It has been my history to take on what for me are formidable physical challenges in response to life’s meaner blows.
Many years ago for example I joined and went to the McBurney YMCA on 23rd Street between 7th and 8th avenues in New York City almost daily as a way of breaking free of a year’s seclusion. A seclusion I’d gone into after being shot up and held-up at gunpoint in a matter of months.
Years later I would run two marathons in two weeks as a response to my mother’s 1992 suicide. I am a slow poke and with six marathons under my belt I’ve never run one under five hours.
And then there was the 175-mile bicycle ride in 2003 and the 1,000-mile bicycle ride in 2004 to strike back at my own brain injury and give hope to any and all who’ve sustained brain injuries or been beaten-down in any way by life. I did those rides while working for the Belvedere Brain Injury Program based in Albany, New York. I am not linked to Belvedere anymore for reasons I won’t go into – for now – bit I can tell you I wouldn’t recommend the program to a cadaver, much less a living being.

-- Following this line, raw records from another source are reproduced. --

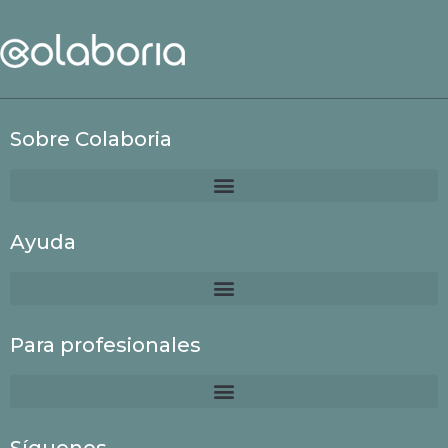
Sobre Colaboria
Ayuda
Para profesionales
Síguenos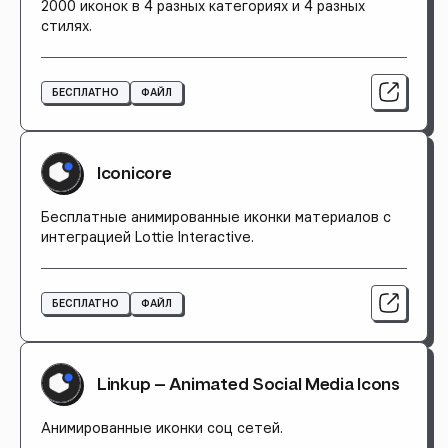
2000 иконок в 4 разных категориях и 4 разных
стилях.
БЕСПЛАТНО
ФАЙЛ
Iconicore
Бесплатные анимированные иконки материалов с
интеграцией Lottie Interactive.
БЕСПЛАТНО
ФАЙЛ
Linkup — Animated Social Media Icons
Анимированные иконки соц сетей.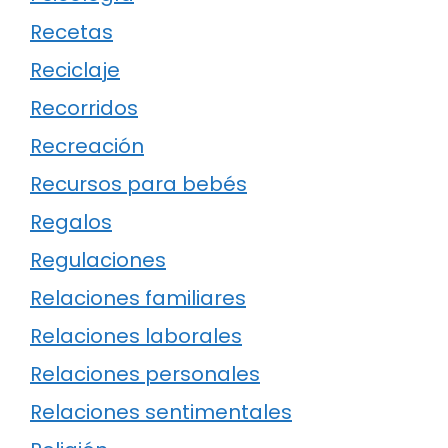
Recetas
Reciclaje
Recorridos
Recreación
Recursos para bebés
Regalos
Regulaciones
Relaciones familiares
Relaciones laborales
Relaciones personales
Relaciones sentimentales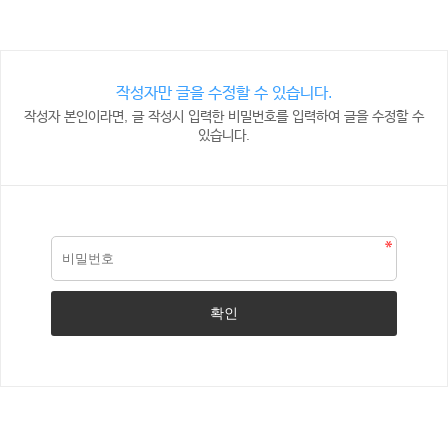
작성자만 글을 수정할 수 있습니다.
작성자 본인이라면, 글 작성시 입력한 비밀번호를 입력하여 글을 수정할 수
있습니다.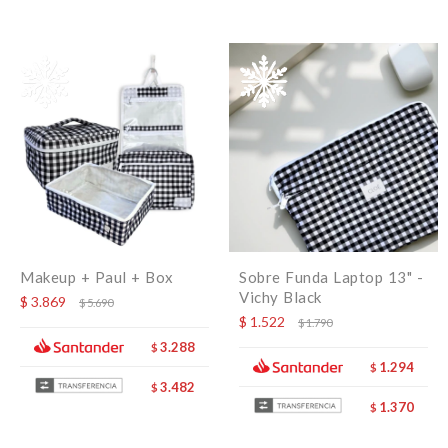
Makeup + Paul + Box
Sobre Funda Laptop 13" -
Vichy Black
$
3.869
$
5.690
$
1.522
$
1.790
3.288
$
1.294
$
3.482
$
1.370
$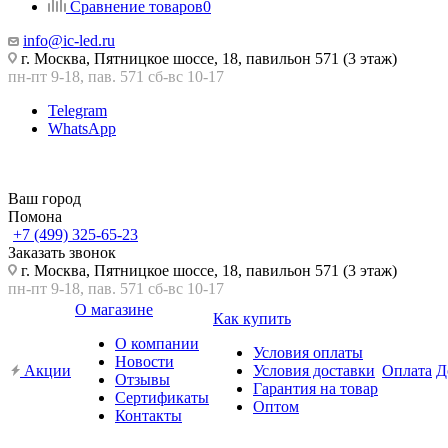
Сравнение товаров
0
info@ic-led.ru
г. Москва, Пятницкое шоссе, 18, павильон 571 (3 этаж)
пн-пт 9-18, пав. 571 сб-вс 10-17
Telegram
WhatsApp
Ваш город
Помона
+7 (499) 325-65-23
Заказать звонок
г. Москва, Пятницкое шоссе, 18, павильон 571 (3 этаж)
пн-пт 9-18, пав. 571 сб-вс 10-17
О магазине
Как купить
О компании
Условия оплаты
Новости
Акции
Условия доставки
Оплата
Д
Отзывы
Гарантия на товар
Сертификаты
Оптом
Контакты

The year 2008 was in many way one of the most brutal I’ve been through in a life that by any standard has had its fair share of brutal years. As I’m sure you, my dear reader know, when life knocks you down you find out quick and certain who your friends are and who are, well, full of shit.
For me 2008 and some of 2009 was cement-thick with depression. A kind of physical immobility took place, I had been frozen still by life, largely as a result of treatment inflicted on me by the above mentioned Belvedere, more specifically, its owner, John Mccooey. My days would consist of staying tucked under blankets, sitting at the computer trying to write, reading, watching movie after movie, and, other than a weekly workshop I would facilitate with some extraordinary people, and attendance at meetings linked to a 12-step program I belong to, that was a out it. The all of me had grown still.
Like a slave breaking free of chains and shackles, I have begun to break free in the past few months, so much so I plan on breaking mountains. Let me explain. Back when I was getting into the intense bicycle riding I named the task of reaching the top of a steep climb, breaking hills. I’d see a steep climb coming up and say, I’m breaking that hill.
And so it is with mountains. There is the 3500 Club in the Catskills, a club you become a member of when you climb all 35 of the 3,500 foot or more mountains in the Catskills. Four of them you have to climb twice, once in warm weather, once in winter. I began this quest a few years ago and plan on resuming it in three weeks.
Next, or maybe even along with, I will take a run at being a 46er, someone who has climbed the 46 highest peaks in the Adirondack Mountains.
I will call the task of reach summits, breaking mountains. Like I said, it is time to come alive again, and break me some mountains.